Line by line, print the records exactly.

···

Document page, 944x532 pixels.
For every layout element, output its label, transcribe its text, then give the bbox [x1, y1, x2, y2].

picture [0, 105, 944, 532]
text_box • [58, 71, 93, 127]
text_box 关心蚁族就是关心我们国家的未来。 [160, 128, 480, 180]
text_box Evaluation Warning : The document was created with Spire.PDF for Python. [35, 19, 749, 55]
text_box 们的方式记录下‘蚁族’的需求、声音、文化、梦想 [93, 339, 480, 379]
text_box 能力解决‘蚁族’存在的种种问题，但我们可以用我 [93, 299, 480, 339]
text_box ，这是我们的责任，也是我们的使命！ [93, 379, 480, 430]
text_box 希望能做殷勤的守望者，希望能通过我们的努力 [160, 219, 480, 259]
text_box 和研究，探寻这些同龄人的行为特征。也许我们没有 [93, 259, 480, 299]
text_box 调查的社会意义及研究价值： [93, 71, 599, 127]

···

TASK OUTPUT:
Document page, 944x532 pixels.
For every layout element, output its label, transcribe its text, then give the bbox [x1, y1, x2, y2].

picture [0, 105, 944, 532]
text_box • [58, 71, 93, 127]
text_box 关心蚁族就是关心我们国家的未来。 [160, 128, 480, 180]
text_box Evaluation Warning : The document was created with Spire.PDF for Python. [35, 19, 749, 55]
text_box 们的方式记录下‘蚁族’的需求、声音、文化、梦想 [93, 339, 480, 379]
text_box 能力解决‘蚁族’存在的种种问题，但我们可以用我 [93, 299, 480, 339]
text_box ，这是我们的责任，也是我们的使命！ [93, 379, 480, 430]
text_box 希望能做殷勤的守望者，希望能通过我们的努力 [160, 219, 480, 259]
text_box 和研究，探寻这些同龄人的行为特征。也许我们没有 [93, 259, 480, 299]
text_box 调查的社会意义及研究价值： [93, 71, 599, 127]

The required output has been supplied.